◆ REQUIRED WORK ◆
All lines from the one containing "IAM work on" to the end of the entries below must be output exactly, and no other lines.

[Page images and extracted text]

---

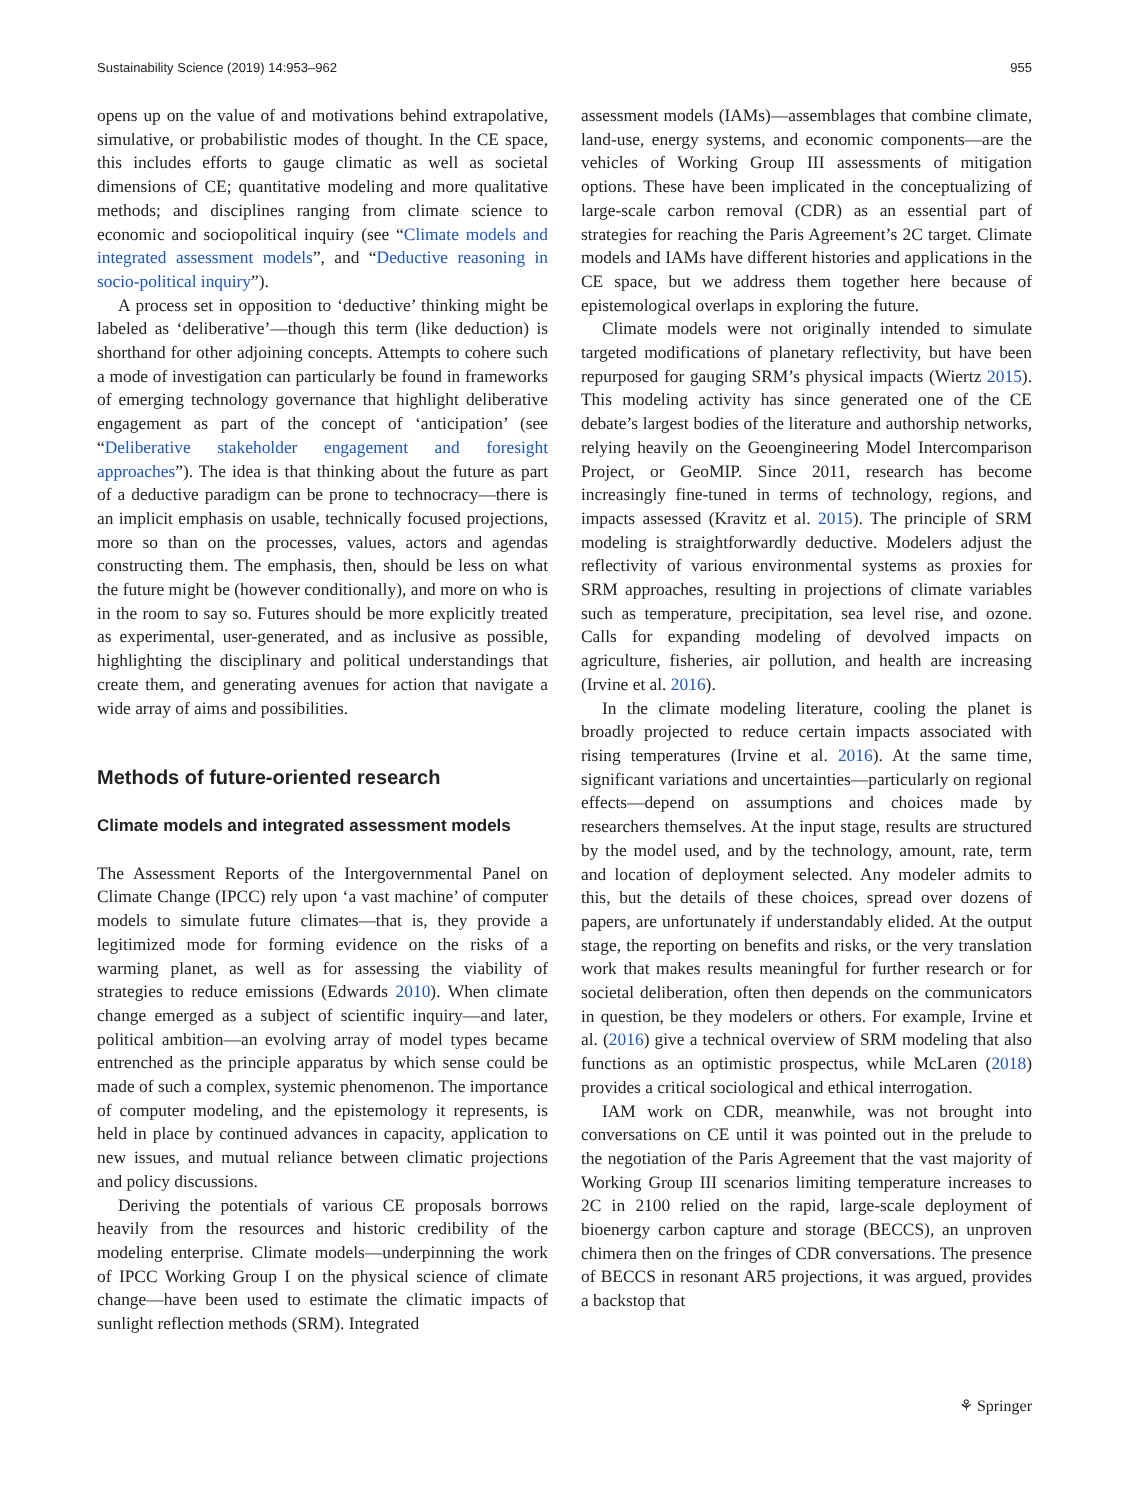Sustainability Science (2019) 14:953–962 955
opens up on the value of and motivations behind extrapolative, simulative, or probabilistic modes of thought. In the CE space, this includes efforts to gauge climatic as well as societal dimensions of CE; quantitative modeling and more qualitative methods; and disciplines ranging from climate science to economic and sociopolitical inquiry (see “Climate models and integrated assessment models”, and “Deductive reasoning in socio-political inquiry”).
A process set in opposition to ‘deductive’ thinking might be labeled as ‘deliberative’—though this term (like deduction) is shorthand for other adjoining concepts. Attempts to cohere such a mode of investigation can particularly be found in frameworks of emerging technology governance that highlight deliberative engagement as part of the concept of ‘anticipation’ (see “Deliberative stakeholder engagement and foresight approaches”). The idea is that thinking about the future as part of a deductive paradigm can be prone to technocracy—there is an implicit emphasis on usable, technically focused projections, more so than on the processes, values, actors and agendas constructing them. The emphasis, then, should be less on what the future might be (however conditionally), and more on who is in the room to say so. Futures should be more explicitly treated as experimental, user-generated, and as inclusive as possible, highlighting the disciplinary and political understandings that create them, and generating avenues for action that navigate a wide array of aims and possibilities.
Methods of future-oriented research
Climate models and integrated assessment models
The Assessment Reports of the Intergovernmental Panel on Climate Change (IPCC) rely upon ‘a vast machine’ of computer models to simulate future climates—that is, they provide a legitimized mode for forming evidence on the risks of a warming planet, as well as for assessing the viability of strategies to reduce emissions (Edwards 2010). When climate change emerged as a subject of scientific inquiry—and later, political ambition—an evolving array of model types became entrenched as the principle apparatus by which sense could be made of such a complex, systemic phenomenon. The importance of computer modeling, and the epistemology it represents, is held in place by continued advances in capacity, application to new issues, and mutual reliance between climatic projections and policy discussions.
Deriving the potentials of various CE proposals borrows heavily from the resources and historic credibility of the modeling enterprise. Climate models—underpinning the work of IPCC Working Group I on the physical science of climate change—have been used to estimate the climatic impacts of sunlight reflection methods (SRM). Integrated
assessment models (IAMs)—assemblages that combine climate, land-use, energy systems, and economic components—are the vehicles of Working Group III assessments of mitigation options. These have been implicated in the conceptualizing of large-scale carbon removal (CDR) as an essential part of strategies for reaching the Paris Agreement’s 2C target. Climate models and IAMs have different histories and applications in the CE space, but we address them together here because of epistemological overlaps in exploring the future.
Climate models were not originally intended to simulate targeted modifications of planetary reflectivity, but have been repurposed for gauging SRM’s physical impacts (Wiertz 2015). This modeling activity has since generated one of the CE debate’s largest bodies of the literature and authorship networks, relying heavily on the Geoengineering Model Intercomparison Project, or GeoMIP. Since 2011, research has become increasingly fine-tuned in terms of technology, regions, and impacts assessed (Kravitz et al. 2015). The principle of SRM modeling is straightforwardly deductive. Modelers adjust the reflectivity of various environmental systems as proxies for SRM approaches, resulting in projections of climate variables such as temperature, precipitation, sea level rise, and ozone. Calls for expanding modeling of devolved impacts on agriculture, fisheries, air pollution, and health are increasing (Irvine et al. 2016).
In the climate modeling literature, cooling the planet is broadly projected to reduce certain impacts associated with rising temperatures (Irvine et al. 2016). At the same time, significant variations and uncertainties—particularly on regional effects—depend on assumptions and choices made by researchers themselves. At the input stage, results are structured by the model used, and by the technology, amount, rate, term and location of deployment selected. Any modeler admits to this, but the details of these choices, spread over dozens of papers, are unfortunately if understandably elided. At the output stage, the reporting on benefits and risks, or the very translation work that makes results meaningful for further research or for societal deliberation, often then depends on the communicators in question, be they modelers or others. For example, Irvine et al. (2016) give a technical overview of SRM modeling that also functions as an optimistic prospectus, while McLaren (2018) provides a critical sociological and ethical interrogation.
IAM work on CDR, meanwhile, was not brought into conversations on CE until it was pointed out in the prelude to the negotiation of the Paris Agreement that the vast majority of Working Group III scenarios limiting temperature increases to 2C in 2100 relied on the rapid, large-scale deployment of bioenergy carbon capture and storage (BECCS), an unproven chimera then on the fringes of CDR conversations. The presence of BECCS in resonant AR5 projections, it was argued, provides a backstop that
⚘ Springer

---

◆ SOLUTION TO THIS EXERCISE ◆
IAM work on CDR, meanwhile, was not brought into conversations on CE until it was pointed out in the prelude to the negotiation of the Paris Agreement that the vast majority of Working Group III scenarios limiting temperature increases to 2C in 2100 relied on the rapid, large-scale deployment of bioenergy carbon capture and storage (BECCS), an unproven chimera then on the fringes of CDR conversations. The presence of BECCS in resonant AR5 projections, it was argued, provides a backstop that
⚘ Springer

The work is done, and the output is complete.